Um texto inédito de Neruda sobre García Lorca
Ensaio que trata abertamente da homossexualidade do poeta estava ausente da biografia ‘Confesso que Vivi’, agora recuperada em nova versão
Confesso que Vivi, as memórias nas quais Pablo Neruda trabalhou até pouco antes de sua morte, em 1973, foi publicado sem alguns dos escritos do prêmio Nobel chileno, alguns textos inéditos, entre eles um sobre Federico García Lorca, recuperados em uma edição ampliada.
Publicada pela editora Seix Barral, a edição ampliada de Confesso que Vivi foi colocada à venda esta semana e contém o texto “O último amor de Federico”, além de um álbum fotográfico e a reprodução em fac-símile de vários manuscritos do poeta. Essas memórias foram publicadas como parte da celebração dos 70 anos de Neruda, em 1974, lembra Darío Oses, no prólogo dessa nova edição, mas sua morte, precipitada pelo golpe militar no Chile, foi no dia 23 de setembro de 1973, razão pela qual o livro foi lançado como obra póstuma.
Em uma “cuidadosa” revisão dos arquivos da Fundação Pablo Neruda, encontraram-se vários textos relacionados com memórias: o primeiro em junho de 1973, com anotações manuscritas de Neruda sobre os temas que deveria incluir em Confesso, além de duas pastas com escritos autobiográficos inéditos. Entre eles, explica Oses, um relacionava-se a García Lorca, ao qual acrescentava uma explicação do porque o texto não seria publicado naquele momento.
“Será que o público está suficientemente livre de preconceitos para aceitar a homossexualidade de Federico, sem menosprezar seu prestígio?”, indaga Neruda. Nesse texto que agora vem a público, ele lembra como, nas tertúlias das quais participaram, García Lorca sempre esteve acompanhado de um jovem. Era Rafael Rapín, na realidade Rafael Rodríguez Rapún, que perdeu a vida durante a Guerra Civil espanhola, poucas semanas depois da morte do poeta: “Pouco restou do rapaz. Seus ossos e seu sangue se espalharam em fragmentos minúsculos, tonaram-se manchas quase invisíveis, sobre a terra espanhola, que tragava a cada dia milhares de outros mortos anônimos.”
Para Neruda, existe “uma forma obscurantista de tratar da homossexualidade de Federico García Lorca” e que era “a moda espanhola e latino-americana: esconder essa inclinação pessoal de Federico. Há muito, nessa atitude, de respeito pelo poeta assassinado. Mas existe também o tabu sexual, a herança eclesiástica do império e da colonização espanhola, a hipocrisia do século 19”.

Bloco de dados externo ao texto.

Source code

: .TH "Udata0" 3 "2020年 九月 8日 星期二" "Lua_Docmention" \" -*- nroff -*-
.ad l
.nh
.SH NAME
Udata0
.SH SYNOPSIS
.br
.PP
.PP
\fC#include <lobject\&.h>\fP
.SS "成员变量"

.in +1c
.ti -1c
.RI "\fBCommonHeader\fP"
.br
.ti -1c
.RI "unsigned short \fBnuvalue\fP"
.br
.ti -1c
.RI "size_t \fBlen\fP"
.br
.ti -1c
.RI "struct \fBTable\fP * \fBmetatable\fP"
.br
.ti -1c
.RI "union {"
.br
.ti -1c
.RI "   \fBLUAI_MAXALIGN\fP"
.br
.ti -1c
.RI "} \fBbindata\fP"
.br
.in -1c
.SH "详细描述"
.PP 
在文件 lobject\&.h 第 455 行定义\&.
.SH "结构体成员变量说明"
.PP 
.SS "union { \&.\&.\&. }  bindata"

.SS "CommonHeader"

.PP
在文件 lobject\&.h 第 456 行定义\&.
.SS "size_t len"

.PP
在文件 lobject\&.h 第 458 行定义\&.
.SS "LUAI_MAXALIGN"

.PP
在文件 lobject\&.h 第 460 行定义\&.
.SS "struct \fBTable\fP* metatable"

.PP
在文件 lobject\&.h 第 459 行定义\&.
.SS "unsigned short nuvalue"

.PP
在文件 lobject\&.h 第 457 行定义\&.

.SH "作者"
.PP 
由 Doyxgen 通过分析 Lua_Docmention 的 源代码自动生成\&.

Considerou una cortina de fumaça o fato de atribuírem à “singularidade erótica” de Lorca a possível causa de sua morte que, para ele, foi um “repugnante” assassinato político. Além do texto sobre García Lorca, foram encontradas nas pastas textos como “La muchacha del regreso” que, segundo Oses, “encaixa-se” em uma parte de suas memórias “quase com a mesma precisão da peça que faltava em um quebra cabeças”. Em Confesso que Vivi, Neruda narra os principais episódios de vida e as circunstâncias que envolveram a criação de poemas e livros mais famosos, além de relembrar das figuras de alguns amigos como Alberti, Miguel Hernández, Éluard, Aragão e sua relação com personagens destacados da política contemporânea.
A Seix Barral editou também uma edição comemorativa de A Barcarola, livro de poemas fundamental na obra de Neruda. A barcarola é uma forma musical que reproduz a cadência dos remos dos gondoleiros de Veneza, um ritmo que Neruda quis imprimir ao livro, publicado em 1967, que representa a plenitude de expressão alcançada por ele na última fase de sua produção literária.